Each specific jurisdiction will have its own council or state regulations so you may want to do your own research in that regard. It is unfortunate that there is no Australian Home Biogas Act (yet?) that clearly governs the use of this technology, but perhaps this will come with time as this technology expands and develops. Almost every Australian household already stores gas in their backyard for cooking – the Aussie BBQ is everywhere. One day perhaps every household will have a home biogas system.

I can only see a bright future for home biogas. I will continue my careful scientific monitoring of this system and report back in due course.

You can learn more about the system here – including a video and FAQs. There is also a longer video available here.

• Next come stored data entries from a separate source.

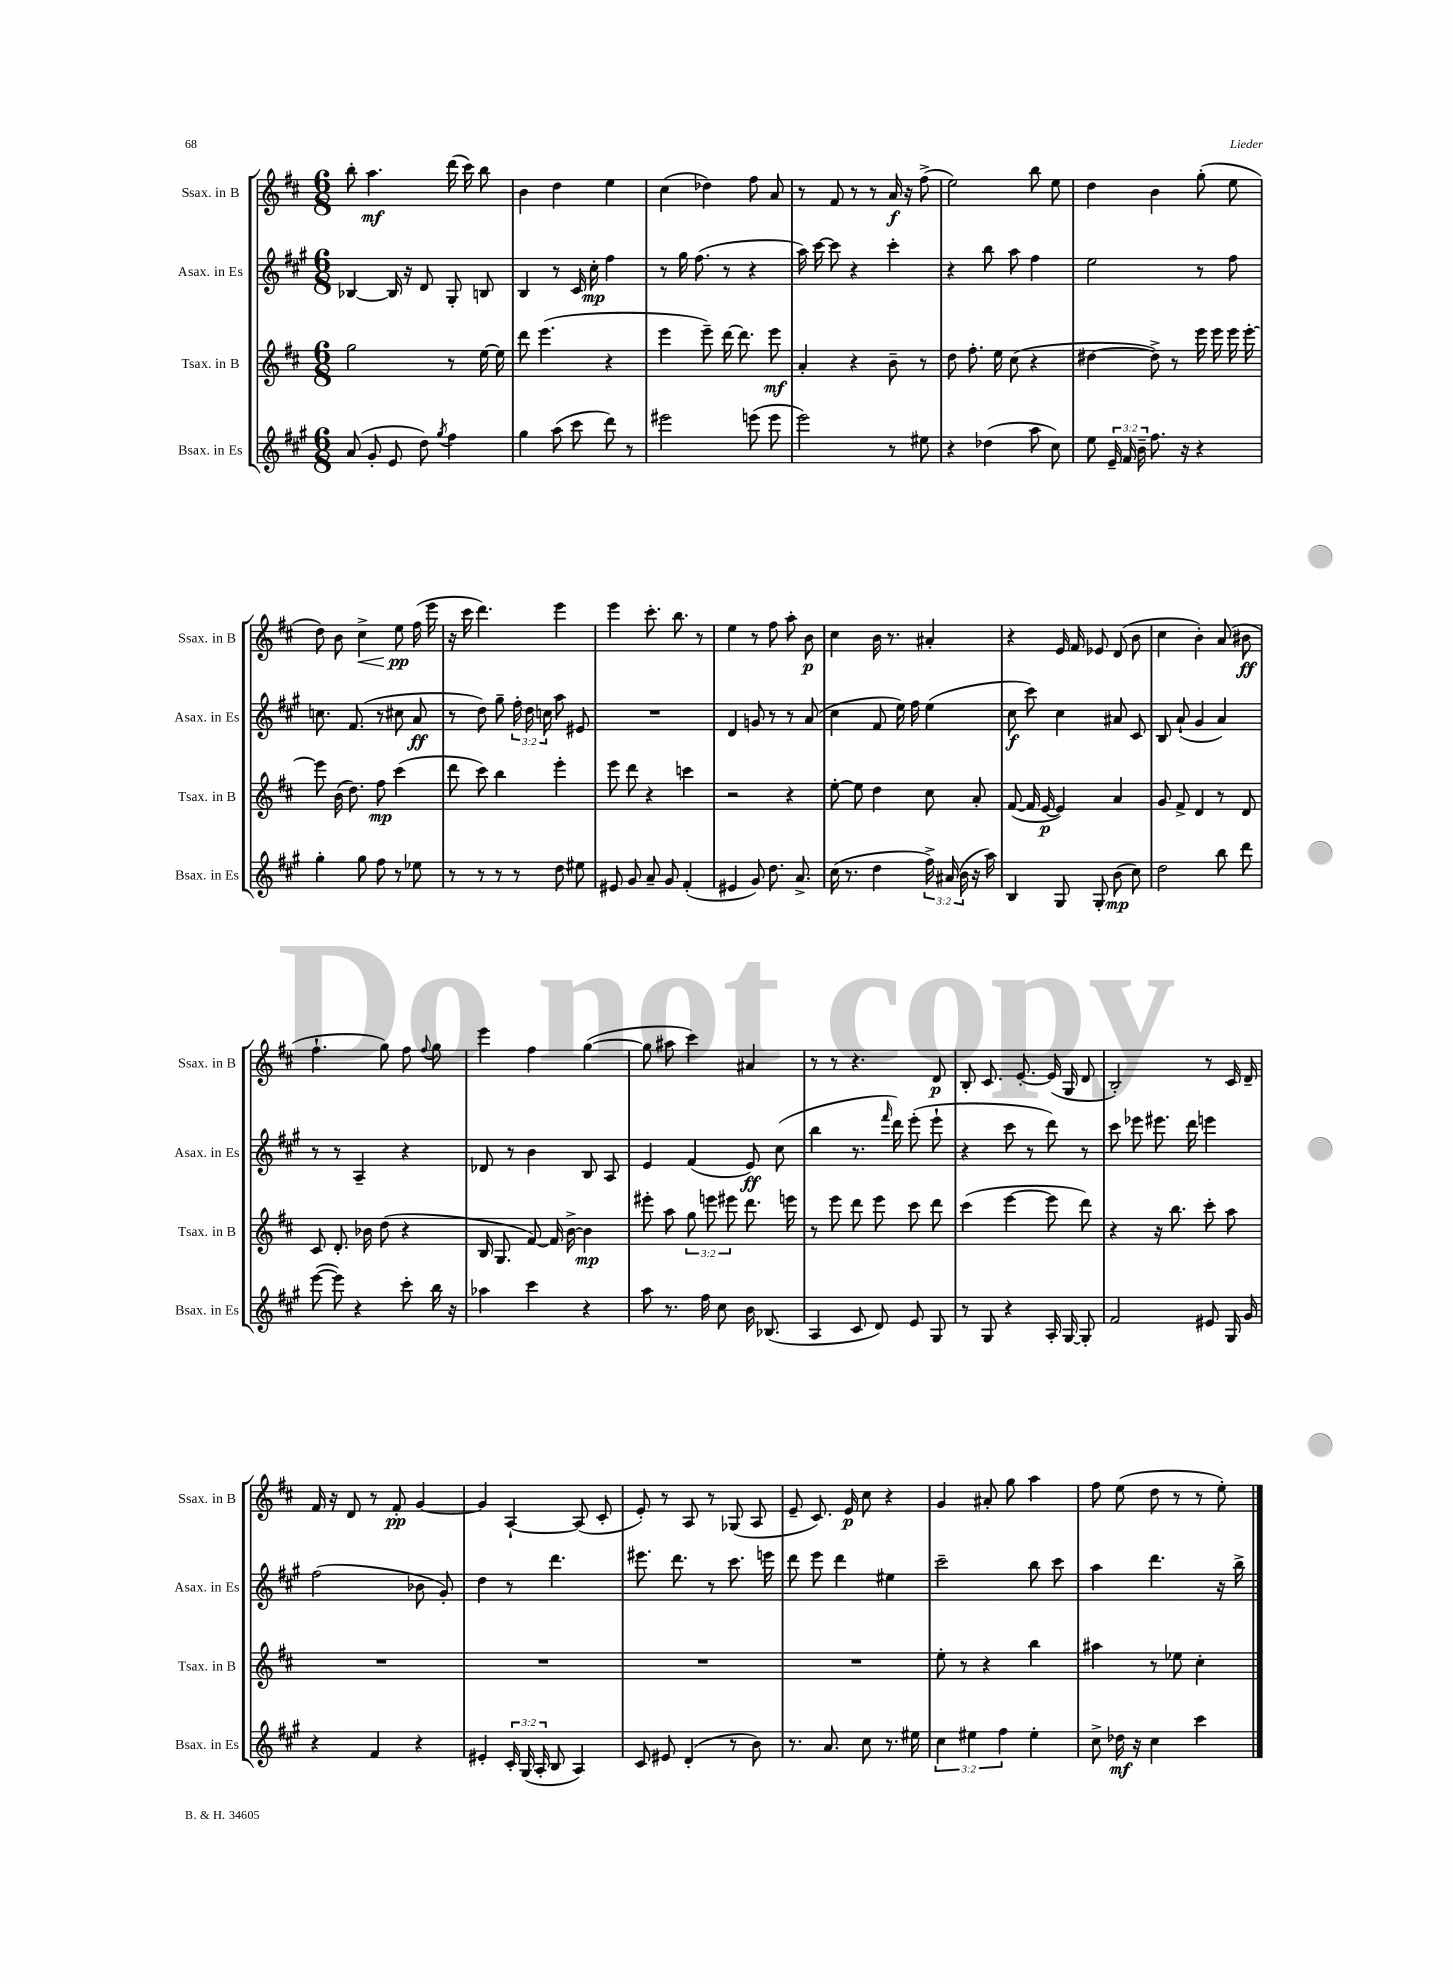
<<
\new StaffGroup <<
\new Staff = "s0" \with { instrumentName = "Ssax. in B" shortInstrumentName = "Ssax. in B" } {
    \clef treble \key d \major \numericTimeSignature \time 6/8
    \autoBeamOff b''8-. a''4.\mf d'''16( cis'''16) b''8 |
    b'4 d''4 e''4 |
    cis''4( des''4) fis''8 a'8 |
    r8 fis'8 r8 r8 a'16\f r16 fis''8->( |
    e''2) b''8 e''8 |
    d''4 b'4 g''8-.( e''8 |
    d''8) b'8 cis''4->\< e''8\pp\! fis''16( e'''16 |
    r16 cis'''16 d'''4.) e'''4 |
    e'''4 cis'''8.-. b''8. r8 |
    e''4 r8 fis''8 a''8-. b'8\p |
    cis''4 b'16 r8. ais'4-. |
    r4 e'16 fis'16 ees'8 d'8( b'8 |
    cis''4 b'4-.) a'8( bis'8\ff |
    fis''4.-! g''8) fis''8 \appoggiatura { fis''8 } g''8 |
    e'''4 fis''4 g''4~( |
    g''8 ais''8 cis'''4) ais'4 |
    r8 r8 r4. d'8\p |
    b8-. cis'8. e'8.~-. e'16( g16 d'8 |
    b2-.) r8 cis'16 d'16-- |
    fis'16 r16 d'8 r8 fis'8-.\pp g'4~ |
    g'4 a4~-! a8( cis'8-. |
    e'8-.) r8 a8 r8 ges8( a8 |
    e'8-- cis'8.) e'16\p cis''8 r4 |
    g'4 ais'8-. g''8 a''4 |
    fis''8 e''8( d''8 r8 r8 e''8-.) \bar "|." |
}
\new Staff = "s1" \with { instrumentName = "Asax. in Es" shortInstrumentName = "Asax. in Es" } {
    \clef treble \key a \major \numericTimeSignature \time 6/8 \override Staff.TupletNumber.text = #tuplet-number::calc-fraction-text
    \autoBeamOff bes4~ bes16 r16 d'8 gis8-. b8 |
    b4 r8 cis'16 cis''16-.\mp fis''4 |
    r8 gis''16 fis''8.( r8 r4 |
    a''16) cis'''16~ cis'''8 r4 cis'''4-. |
    r4 b''8 a''8 fis''4 |
    e''2 r8 fis''8 |
    c''8. fis'8.( r8 cis''8 a'8\ff |
    r8 d''8) gis''8-- \tuplet 3/2 { fis''16-. d''16 c''16 } a''8 eis'8 |
    R2. |
    d'4 g'8 r8 r8 a'8( |
    cis''4 fis'8 e''16) fis''16 e''4( |
    cis''8\f cis'''8) cis''4 ais'8 cis'8 |
    b8 a'8-!( gis'4 a'4) |
    r8 r8 a4-- r4 |
    des'8 r8 b'4 b8 a8 |
    e'4 fis'4( e'8\ff) cis''8( |
    b''4 r8. \grace { fis'''16 } d'''16) e'''8-.( e'''8-! |
    r4 cis'''8 r8 d'''8) r8 |
    cis'''8 ees'''8 eis'''8. d'''16 e'''4 |
    fis''2( bes'8 gis'8-.) |
    d''4 r8 d'''4. |
    eis'''8. d'''8. r8 cis'''8. e'''16 |
    d'''8 e'''8 d'''4 eis''4 |
    cis'''2-- b''8 cis'''8 |
    a''4 d'''4. r16 b''16-> \bar "|." |
}
\new Staff = "s2" \with { instrumentName = "Tsax. in B" shortInstrumentName = "Tsax. in B" } {
    \clef treble \key d \major \numericTimeSignature \time 6/8 \override Staff.TupletNumber.text = #tuplet-number::calc-fraction-text
    \autoBeamOff g''2 r8 e''16~ e''16 |
    d'''8 e'''4.( r4 |
    e'''4 e'''8--) d'''16~ d'''8. e'''8\mf |
    a'4-. r4 b'8-- r8 |
    d''8 fis''8.-. e''16 cis''8( r4 |
    dis''4~ dis''8->) r8 e'''16 e'''16 e'''16 e'''16~-. |
    e'''8 b'16( d''8.) fis''8\mp cis'''4( |
    d'''8 cis'''8) b''4 e'''4-. |
    e'''8 d'''8 r4 c'''4 |
    r2 r4 |
    e''8~-. e''8 d''4 cis''8 a'8-. |
    fis'8~( fis'16 e'16~\p e'4) a'4 |
    g'8 fis'8-> d'4 r8 d'8 |
    cis'8 d'8.-. bes'16 d''8( r4 |
    b16 g8. fis'8~) fis'16 b'16~-> b'4\mp |
    eis'''8-. a''8 \tuplet 3/2 { g''8 e'''8 eis'''8 } d'''8. e'''16 |
    r8 e'''8 d'''8 e'''8 cis'''8 d'''8 |
    cis'''4( e'''4~ e'''8 d'''8) |
    r4 r16 b''8. cis'''8-. a''8 |
    R2. |
    R2. |
    R2. |
    R2. |
    e''8-. r8 r4 b''4 |
    ais''4 r8 ees''8 cis''4-. \bar "|." |
}
\new Staff = "s3" \with { instrumentName = "Bsax. in Es" shortInstrumentName = "Bsax. in Es" } {
    \clef treble \key a \major \numericTimeSignature \time 6/8 \override Staff.TupletNumber.text = #tuplet-number::calc-fraction-text
    \autoBeamOff a'8( gis'8-. e'8 d''8) \acciaccatura { gis''8 } fis''4 |
    gis''4 a''8( cis'''8 d'''8) r8 |
    eis'''2 e'''8( e'''8 |
    e'''2) r8 eis''8 |
    r4 des''4( a''8 cis''8) |
    e''8 \tuplet 3/2 { e'16-- fis'16 b'16-- } fis''8. r16 r4 |
    gis''4-. gis''8 fis''8 r8 ees''8 |
    r8 r8 r8 r8 d''8 eis''8 |
    eis'8 gis'8 a'8-- gis'8 fis'4-.( |
    eis'4 gis'8) d''8. a'8.-> |
    cis''16( r8. d''4 \tuplet 3/2 { fis''16->) ais'16( b'16 } r16 a''16) |
    b4 gis8 gis8-. b'8\mp( cis''8) |
    d''2 b''8 d'''8 |
    e'''8~( e'''8) r4 cis'''8-. b''16 r16 |
    aes''4 cis'''4 r4 |
    a''8 r8. fis''16 cis''8 b'16 bes8.( |
    a4 cis'8 d'8) e'8 gis8 |
    r8 gis8 r4 a16-. gis16~ gis8-. |
    fis'2 eis'8 gis16 gis'16 |
    r4 fis'4 r4 |
    eis'4-. \tuplet 3/2 { cis'16-. gis16( a16-. } b8 a4) |
    cis'8 eis'8 d'4-.( r8 b'8) |
    r8. a'8. cis''8 r8. eis''16 |
    \tuplet 3/2 { cis''4 eis''4 fis''4 } eis''4-. |
    cis''8-> des''16\mf r16 cis''4 cis'''4 \bar "|." |
}
>>
>>
\layout { \context { \Score \remove "Bar_number_engraver" } }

5 Responses to “Home Biogas Review: Independent Assessment from Australia”

  1. […] Alexander has an excellent review of the original Home Biogas unit over at Simplicity Collective. Check it […]

  2. Karen Ellis says:

    Shared to Imagine Melton Zero Waste on Facebook. Thank you for sharing this information and your experiences.
    Latest post from Karen Ellis…Tinkering Travellers

  3. Julie Jordan says:

    Great article, thank you! Will you be posting it on the Facebook page as I would like to share it, many thanks

  4. […] Alexander has an excellent review of the original Home Biogas unit over at Simplicity Collective. Check it […]

  5. STEVEN Raynel says:

    Thank you for this article. Inspiring. Do you know of a septic unit that is geared to produce bio gas. I can’t see my wife diligently saving food waist and feeding the digester but puting them down the sink via a sinkerator would work. Also the obvious benifit of usi g other waist.

    Thanks again

  6. Maddy says:

    Thanks Alexamder. Have you tried using it for heating? That would be our greatest gas useage.

  7. Samuel Alexander says:

    Hi Maddy, apparently it can be used for heating but I haven’t looked into that yet. My sense is I’d sooner use it to heat water than space, but cooking probably best start.